Entries provided
━━━━━━━━
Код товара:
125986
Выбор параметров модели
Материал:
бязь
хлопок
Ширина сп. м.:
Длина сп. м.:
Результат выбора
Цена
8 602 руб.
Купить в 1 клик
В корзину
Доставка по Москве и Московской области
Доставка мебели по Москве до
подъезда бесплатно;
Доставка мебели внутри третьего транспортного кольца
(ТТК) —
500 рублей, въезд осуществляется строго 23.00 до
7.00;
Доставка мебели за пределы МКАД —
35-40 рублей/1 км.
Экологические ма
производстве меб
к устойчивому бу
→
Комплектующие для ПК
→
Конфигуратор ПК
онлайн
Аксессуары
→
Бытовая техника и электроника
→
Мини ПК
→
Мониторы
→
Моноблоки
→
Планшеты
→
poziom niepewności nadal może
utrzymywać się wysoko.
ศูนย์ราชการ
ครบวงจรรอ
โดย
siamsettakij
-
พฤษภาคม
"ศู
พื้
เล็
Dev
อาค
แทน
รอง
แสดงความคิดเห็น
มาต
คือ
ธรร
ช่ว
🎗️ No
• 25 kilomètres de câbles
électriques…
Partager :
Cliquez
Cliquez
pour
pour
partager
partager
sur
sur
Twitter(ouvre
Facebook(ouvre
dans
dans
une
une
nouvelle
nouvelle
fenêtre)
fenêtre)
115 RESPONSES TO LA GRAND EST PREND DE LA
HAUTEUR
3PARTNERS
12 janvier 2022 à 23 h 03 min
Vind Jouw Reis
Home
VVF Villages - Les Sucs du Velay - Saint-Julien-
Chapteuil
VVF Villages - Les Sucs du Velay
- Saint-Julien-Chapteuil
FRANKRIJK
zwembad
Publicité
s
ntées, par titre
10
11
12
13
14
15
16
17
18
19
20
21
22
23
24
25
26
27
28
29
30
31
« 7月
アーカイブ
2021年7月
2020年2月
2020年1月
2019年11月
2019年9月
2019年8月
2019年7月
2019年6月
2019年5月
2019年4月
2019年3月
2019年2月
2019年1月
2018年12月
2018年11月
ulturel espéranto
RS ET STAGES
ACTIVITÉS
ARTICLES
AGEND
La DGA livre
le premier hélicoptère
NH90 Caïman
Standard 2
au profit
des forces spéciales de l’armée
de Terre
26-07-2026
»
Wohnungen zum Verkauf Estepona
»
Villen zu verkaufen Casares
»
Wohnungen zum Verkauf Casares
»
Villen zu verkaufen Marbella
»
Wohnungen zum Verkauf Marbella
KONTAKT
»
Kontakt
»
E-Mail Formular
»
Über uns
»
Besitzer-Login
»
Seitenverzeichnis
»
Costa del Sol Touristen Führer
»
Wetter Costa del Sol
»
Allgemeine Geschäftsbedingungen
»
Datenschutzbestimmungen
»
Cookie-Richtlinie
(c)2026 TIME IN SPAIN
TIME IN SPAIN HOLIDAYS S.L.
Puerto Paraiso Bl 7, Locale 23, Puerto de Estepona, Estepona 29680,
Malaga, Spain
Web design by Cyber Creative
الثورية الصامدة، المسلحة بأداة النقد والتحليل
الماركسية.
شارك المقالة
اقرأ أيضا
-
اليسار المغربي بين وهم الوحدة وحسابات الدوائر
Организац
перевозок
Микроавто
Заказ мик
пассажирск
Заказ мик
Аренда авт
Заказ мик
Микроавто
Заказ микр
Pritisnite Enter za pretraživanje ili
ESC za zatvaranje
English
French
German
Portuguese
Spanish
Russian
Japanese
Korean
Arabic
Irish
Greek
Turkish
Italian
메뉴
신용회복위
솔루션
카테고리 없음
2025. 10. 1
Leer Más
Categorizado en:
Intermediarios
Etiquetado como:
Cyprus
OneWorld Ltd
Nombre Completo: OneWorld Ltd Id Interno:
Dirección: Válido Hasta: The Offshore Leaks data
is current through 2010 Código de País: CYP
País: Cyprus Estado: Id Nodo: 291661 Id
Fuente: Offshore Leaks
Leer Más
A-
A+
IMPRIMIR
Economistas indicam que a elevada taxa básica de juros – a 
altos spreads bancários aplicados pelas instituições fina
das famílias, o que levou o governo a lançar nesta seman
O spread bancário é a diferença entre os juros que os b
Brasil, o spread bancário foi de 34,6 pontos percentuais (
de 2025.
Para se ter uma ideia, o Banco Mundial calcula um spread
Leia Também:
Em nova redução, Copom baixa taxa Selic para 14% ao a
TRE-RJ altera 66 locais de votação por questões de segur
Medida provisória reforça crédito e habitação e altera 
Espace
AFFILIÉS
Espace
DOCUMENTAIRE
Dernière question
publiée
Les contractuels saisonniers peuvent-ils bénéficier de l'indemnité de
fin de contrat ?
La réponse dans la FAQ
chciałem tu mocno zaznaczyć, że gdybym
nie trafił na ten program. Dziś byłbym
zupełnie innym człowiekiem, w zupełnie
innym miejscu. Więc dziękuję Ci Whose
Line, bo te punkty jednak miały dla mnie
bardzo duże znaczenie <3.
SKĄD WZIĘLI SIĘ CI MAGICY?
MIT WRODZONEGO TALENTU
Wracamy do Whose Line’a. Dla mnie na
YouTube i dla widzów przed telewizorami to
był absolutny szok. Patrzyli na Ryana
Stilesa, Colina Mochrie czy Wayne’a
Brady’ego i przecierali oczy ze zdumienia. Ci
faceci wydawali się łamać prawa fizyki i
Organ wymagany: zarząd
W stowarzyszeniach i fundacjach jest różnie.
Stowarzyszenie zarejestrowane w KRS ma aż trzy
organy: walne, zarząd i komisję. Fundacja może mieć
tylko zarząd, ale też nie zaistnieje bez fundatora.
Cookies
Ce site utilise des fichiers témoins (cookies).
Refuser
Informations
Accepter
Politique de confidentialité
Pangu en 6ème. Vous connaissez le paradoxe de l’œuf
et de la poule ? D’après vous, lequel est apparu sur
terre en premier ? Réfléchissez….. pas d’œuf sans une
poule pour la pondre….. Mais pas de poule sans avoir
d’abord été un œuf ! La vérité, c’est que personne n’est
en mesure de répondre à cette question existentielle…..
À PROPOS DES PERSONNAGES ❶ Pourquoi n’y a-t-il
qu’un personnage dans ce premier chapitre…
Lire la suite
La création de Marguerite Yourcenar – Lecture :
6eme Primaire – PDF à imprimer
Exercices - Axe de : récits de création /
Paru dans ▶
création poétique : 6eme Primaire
━━━━━━━━
Task prompt
In the data above, start at the line that has "Dernière question", stop after the line that has "MIT WRODZONEGO TALENTU", and print every line in between exactly as it stands.

Answer to this exercise
Dernière question
publiée
Les contractuels saisonniers peuvent-ils bénéficier de l'indemnité de
fin de contrat ?
La réponse dans la FAQ
chciałem tu mocno zaznaczyć, że gdybym
nie trafił na ten program. Dziś byłbym
zupełnie innym człowiekiem, w zupełnie
innym miejscu. Więc dziękuję Ci Whose
Line, bo te punkty jednak miały dla mnie
bardzo duże znaczenie <3.
SKĄD WZIĘLI SIĘ CI MAGICY?
MIT WRODZONEGO TALENTU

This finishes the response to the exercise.